== Segment start ==
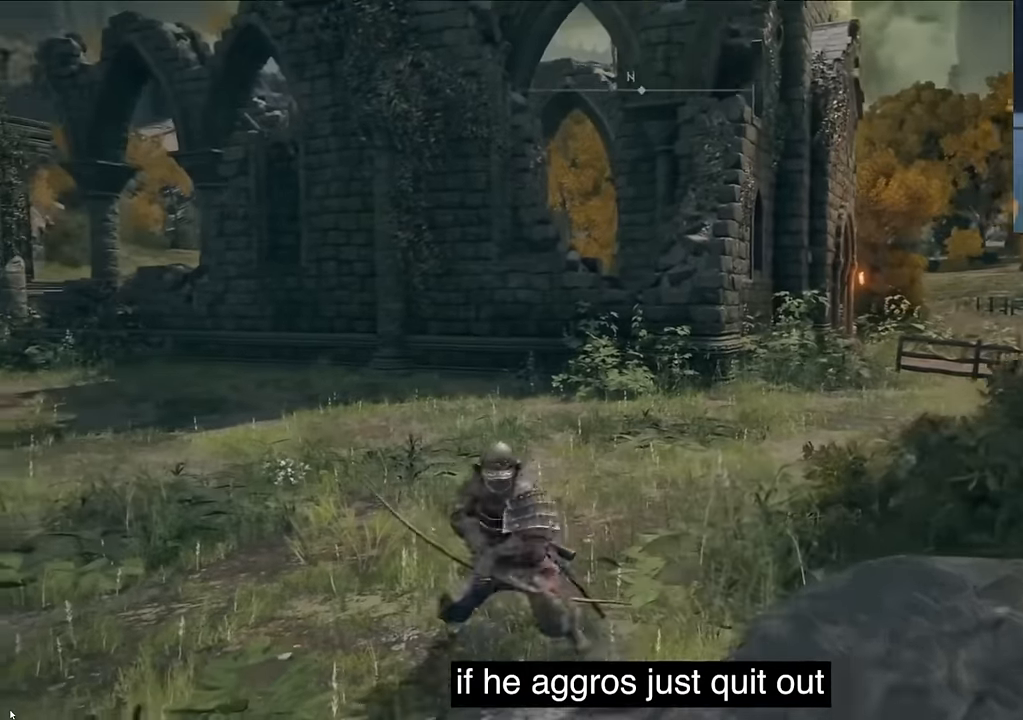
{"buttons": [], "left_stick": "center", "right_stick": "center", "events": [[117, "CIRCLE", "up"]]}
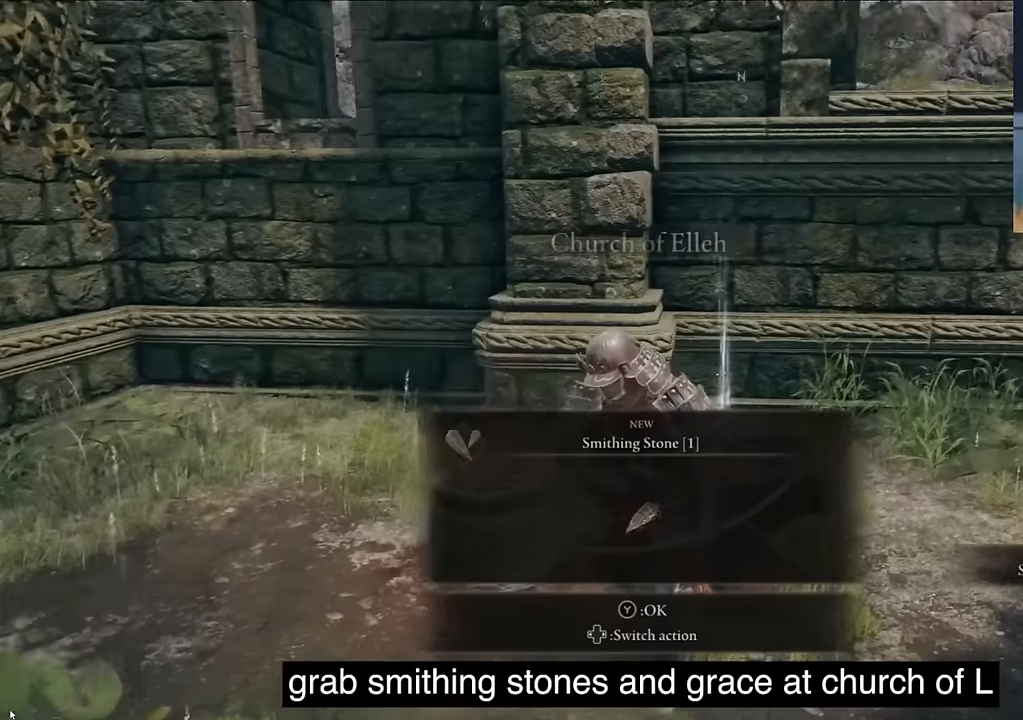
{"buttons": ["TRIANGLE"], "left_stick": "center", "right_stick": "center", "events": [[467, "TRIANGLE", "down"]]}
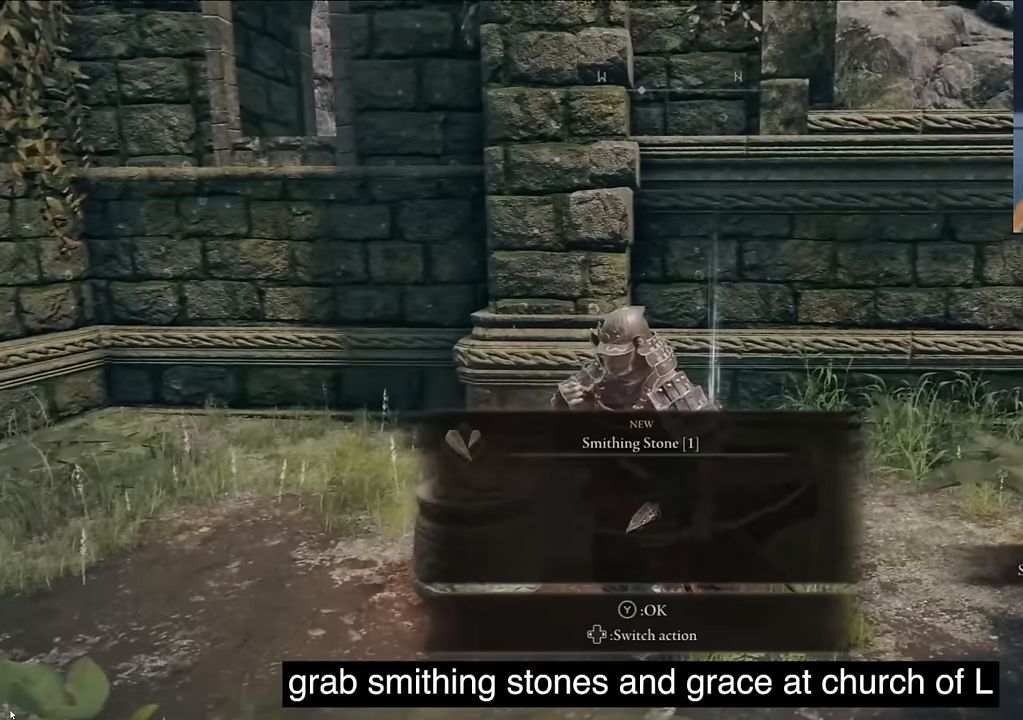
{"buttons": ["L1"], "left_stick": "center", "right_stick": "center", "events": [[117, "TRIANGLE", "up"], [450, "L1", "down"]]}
== Segment end ==
== Segment start ==
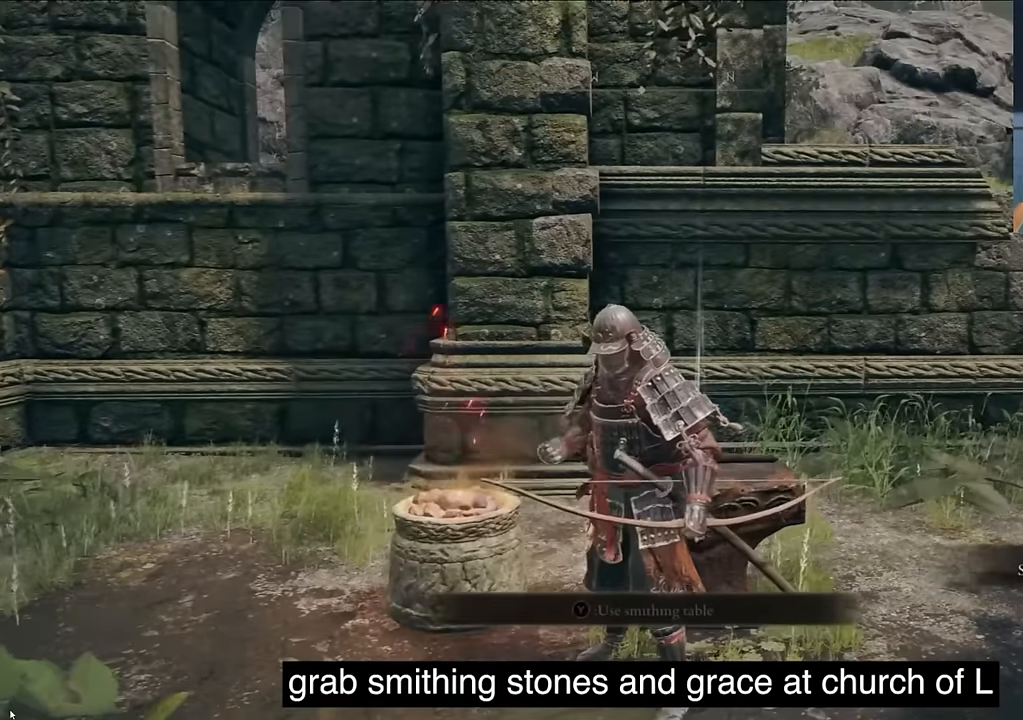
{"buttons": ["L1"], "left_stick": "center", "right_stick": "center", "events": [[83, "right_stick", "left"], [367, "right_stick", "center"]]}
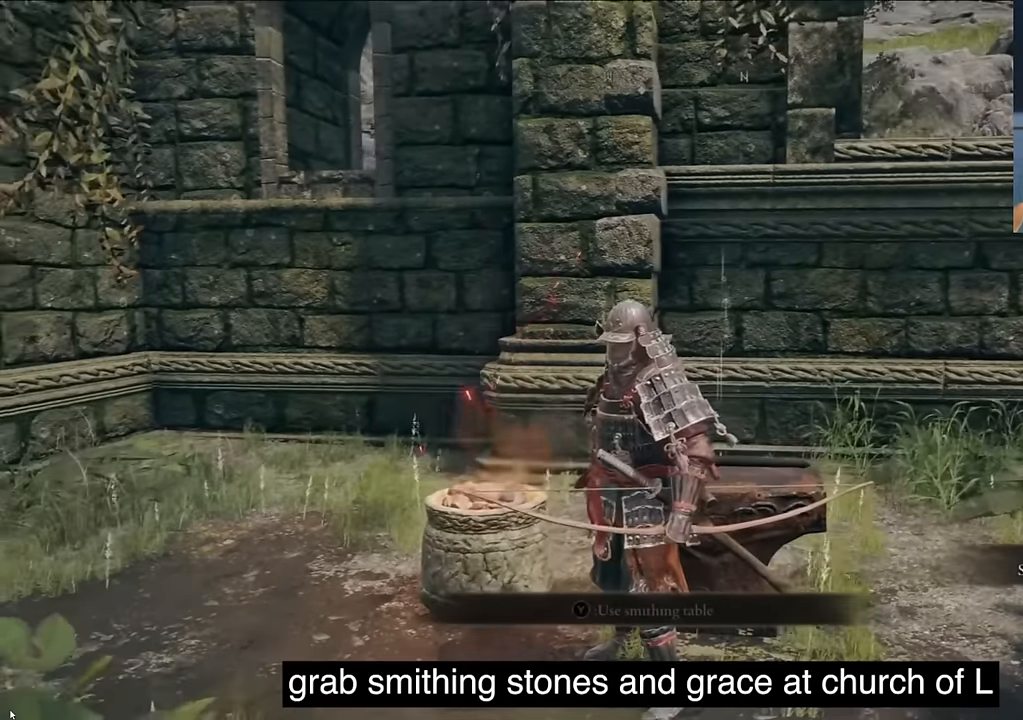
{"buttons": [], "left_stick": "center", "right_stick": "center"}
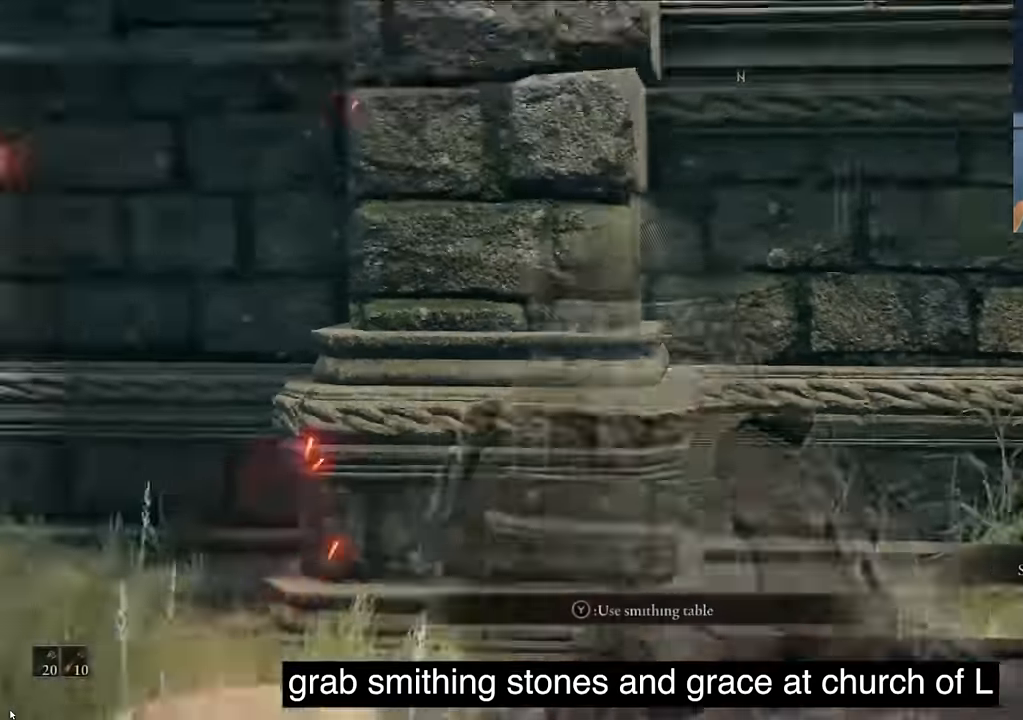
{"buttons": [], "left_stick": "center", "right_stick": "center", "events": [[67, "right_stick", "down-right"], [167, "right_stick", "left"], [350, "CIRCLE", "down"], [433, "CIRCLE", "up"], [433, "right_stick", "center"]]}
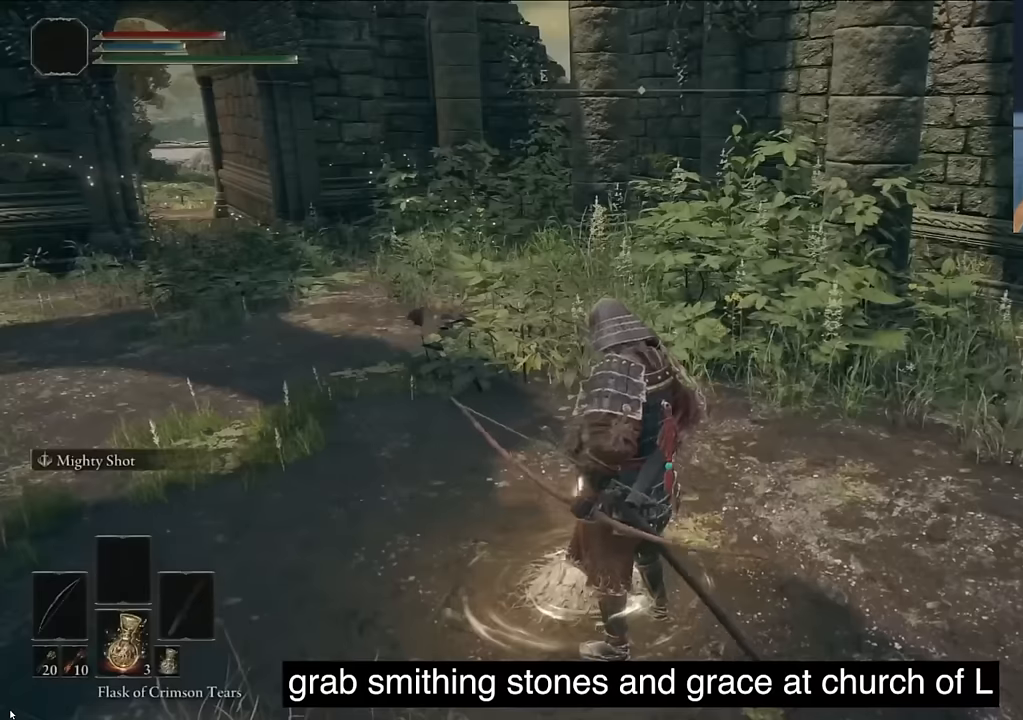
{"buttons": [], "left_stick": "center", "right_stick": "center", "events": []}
== Segment end ==
• **Prompt**
From the data above, show each line that contains "down".

• **Exercise result**
{"buttons": ["TRIANGLE"], "left_stick": "center", "right_stick": "center", "events": [[467, "TRIANGLE", "down"]]}
{"buttons": ["L1"], "left_stick": "center", "right_stick": "center", "events": [[117, "TRIANGLE", "up"], [450, "L1", "down"]]}
{"buttons": [], "left_stick": "center", "right_stick": "center", "events": [[67, "right_stick", "down-right"], [167, "right_stick", "left"], [350, "CIRCLE", "down"], [433, "CIRCLE", "up"], [433, "right_stick", "center"]]}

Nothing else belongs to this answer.